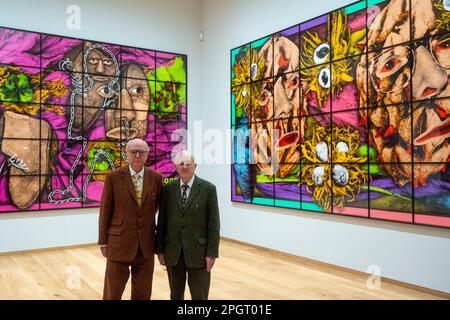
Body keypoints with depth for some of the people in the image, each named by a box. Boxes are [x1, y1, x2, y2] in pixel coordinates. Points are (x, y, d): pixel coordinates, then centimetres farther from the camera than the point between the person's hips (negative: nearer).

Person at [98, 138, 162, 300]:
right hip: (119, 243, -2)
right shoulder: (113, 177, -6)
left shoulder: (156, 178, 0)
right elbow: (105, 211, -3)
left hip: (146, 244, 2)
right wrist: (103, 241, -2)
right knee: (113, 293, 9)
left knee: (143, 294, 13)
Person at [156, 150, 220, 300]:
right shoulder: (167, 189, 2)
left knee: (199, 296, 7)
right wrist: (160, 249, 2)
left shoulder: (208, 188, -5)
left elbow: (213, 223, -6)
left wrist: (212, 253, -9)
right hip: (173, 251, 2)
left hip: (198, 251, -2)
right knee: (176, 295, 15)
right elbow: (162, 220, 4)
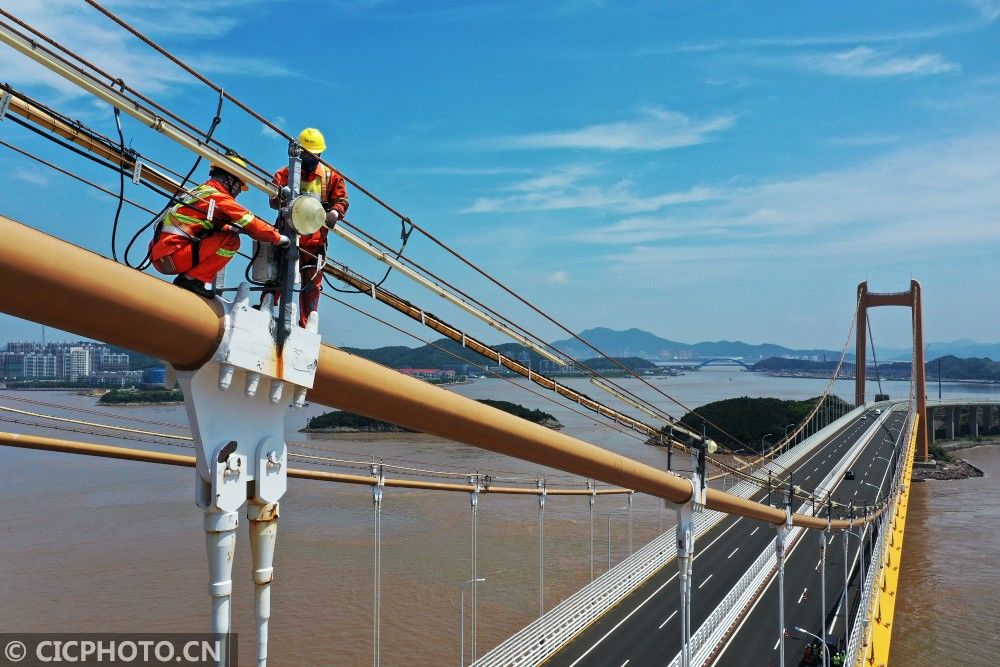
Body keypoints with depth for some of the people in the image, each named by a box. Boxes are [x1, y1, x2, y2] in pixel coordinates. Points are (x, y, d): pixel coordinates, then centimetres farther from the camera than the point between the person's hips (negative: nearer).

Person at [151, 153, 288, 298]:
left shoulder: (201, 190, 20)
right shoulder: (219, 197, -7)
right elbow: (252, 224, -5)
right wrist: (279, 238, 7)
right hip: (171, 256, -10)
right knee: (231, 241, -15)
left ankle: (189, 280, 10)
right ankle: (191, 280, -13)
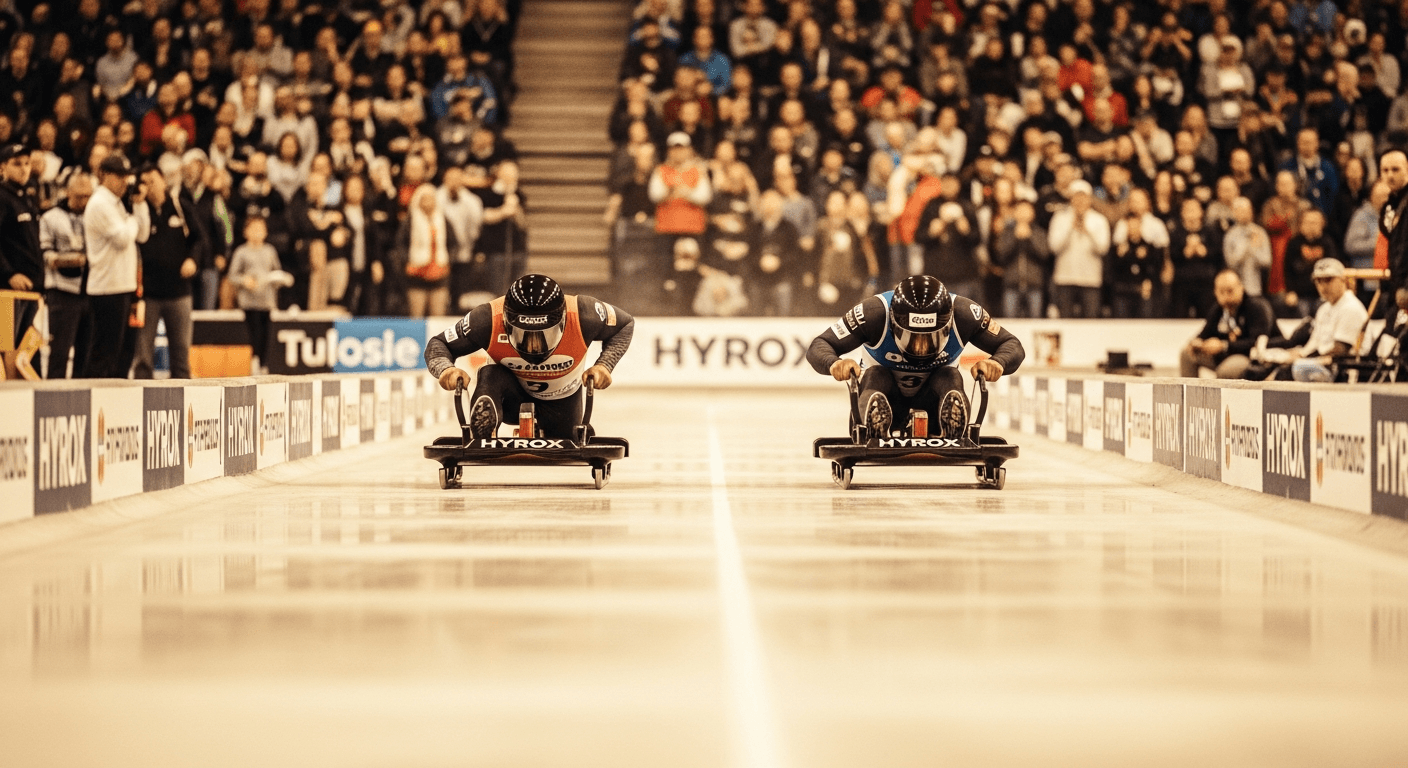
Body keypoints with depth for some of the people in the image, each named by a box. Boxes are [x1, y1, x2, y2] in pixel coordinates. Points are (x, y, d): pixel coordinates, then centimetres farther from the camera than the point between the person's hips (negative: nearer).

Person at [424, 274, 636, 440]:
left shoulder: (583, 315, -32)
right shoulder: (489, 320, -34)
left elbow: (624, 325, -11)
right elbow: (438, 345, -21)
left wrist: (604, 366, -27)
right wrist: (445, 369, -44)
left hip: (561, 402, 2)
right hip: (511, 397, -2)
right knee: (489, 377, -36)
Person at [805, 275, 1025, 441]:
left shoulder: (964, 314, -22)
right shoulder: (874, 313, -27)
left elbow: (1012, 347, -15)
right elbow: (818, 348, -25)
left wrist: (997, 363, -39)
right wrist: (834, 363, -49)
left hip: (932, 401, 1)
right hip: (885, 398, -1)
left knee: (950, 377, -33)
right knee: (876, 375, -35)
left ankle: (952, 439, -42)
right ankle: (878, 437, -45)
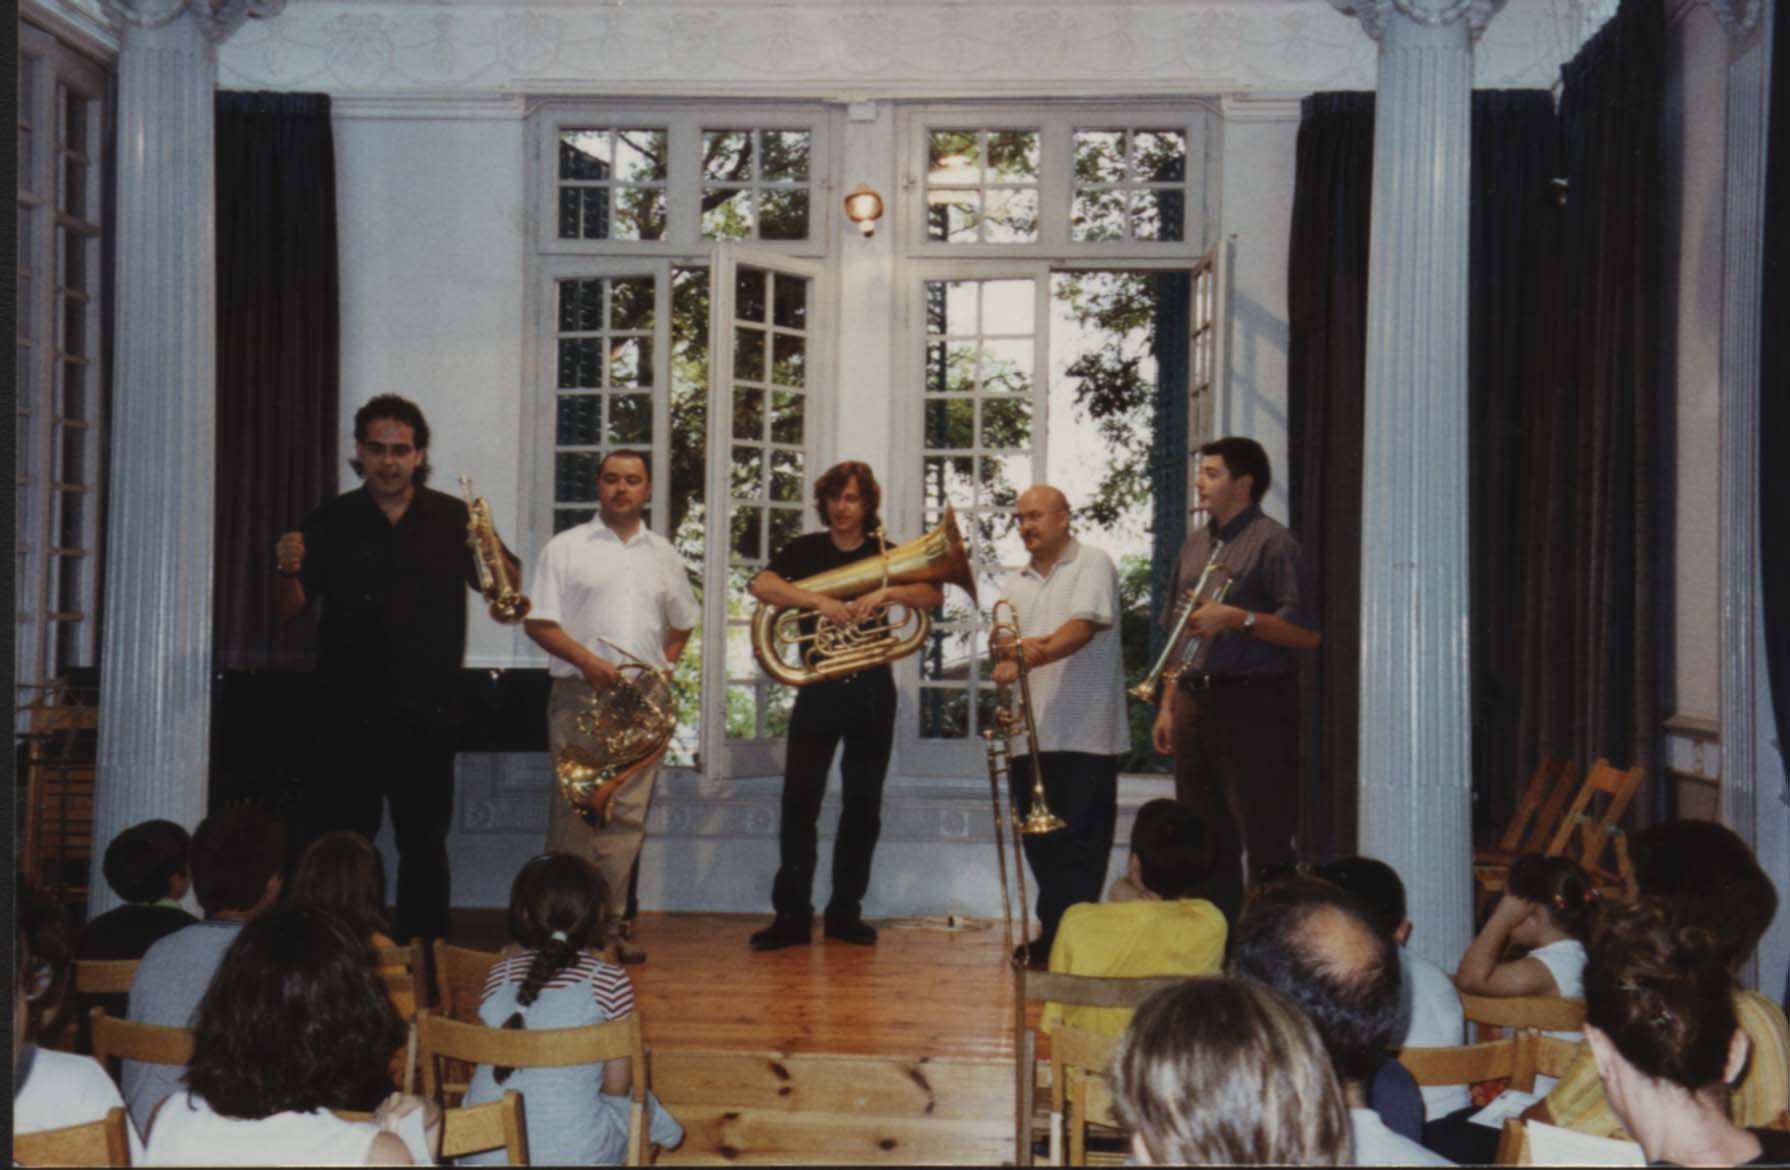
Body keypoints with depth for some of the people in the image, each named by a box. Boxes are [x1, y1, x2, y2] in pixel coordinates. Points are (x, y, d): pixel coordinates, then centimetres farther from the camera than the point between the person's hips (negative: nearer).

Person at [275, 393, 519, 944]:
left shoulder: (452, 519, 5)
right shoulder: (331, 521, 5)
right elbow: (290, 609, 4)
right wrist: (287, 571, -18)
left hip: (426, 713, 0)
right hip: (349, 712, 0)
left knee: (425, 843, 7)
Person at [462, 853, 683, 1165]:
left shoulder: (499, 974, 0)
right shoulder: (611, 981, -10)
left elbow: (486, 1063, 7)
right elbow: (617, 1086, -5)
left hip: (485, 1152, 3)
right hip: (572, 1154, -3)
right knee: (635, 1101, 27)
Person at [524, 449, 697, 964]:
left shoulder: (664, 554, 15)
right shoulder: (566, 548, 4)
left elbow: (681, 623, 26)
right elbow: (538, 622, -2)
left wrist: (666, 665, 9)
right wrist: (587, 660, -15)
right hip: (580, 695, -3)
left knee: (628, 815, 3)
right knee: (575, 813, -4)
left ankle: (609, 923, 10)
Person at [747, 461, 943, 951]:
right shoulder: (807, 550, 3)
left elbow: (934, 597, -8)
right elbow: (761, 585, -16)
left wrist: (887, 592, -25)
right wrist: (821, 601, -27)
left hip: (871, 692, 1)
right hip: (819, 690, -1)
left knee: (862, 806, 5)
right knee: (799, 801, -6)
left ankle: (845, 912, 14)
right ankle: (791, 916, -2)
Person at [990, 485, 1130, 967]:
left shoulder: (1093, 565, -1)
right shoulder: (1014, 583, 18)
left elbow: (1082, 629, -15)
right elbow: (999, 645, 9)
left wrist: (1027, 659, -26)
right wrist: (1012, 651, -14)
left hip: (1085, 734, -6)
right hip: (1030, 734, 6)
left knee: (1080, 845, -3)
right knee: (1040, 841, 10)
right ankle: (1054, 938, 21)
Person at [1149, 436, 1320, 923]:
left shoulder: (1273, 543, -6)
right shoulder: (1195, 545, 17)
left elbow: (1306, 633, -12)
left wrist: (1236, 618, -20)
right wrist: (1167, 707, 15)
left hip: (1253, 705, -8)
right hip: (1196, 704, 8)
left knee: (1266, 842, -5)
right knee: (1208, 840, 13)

-.-.-

WHAT YOU SHOULD DO — Nothing but lines that contain "ankle" should appear in the answer. Copy each from the records.

EXERCISE OUTPUT —
left ankle: (189, 280, 10)
right ankle: (191, 280, -13)
left ankle: (952, 439, -42)
right ankle: (878, 437, -45)
left ankle: (609, 923, 10)
left ankle: (845, 912, 14)
right ankle: (791, 916, -2)
right ankle: (1054, 938, 21)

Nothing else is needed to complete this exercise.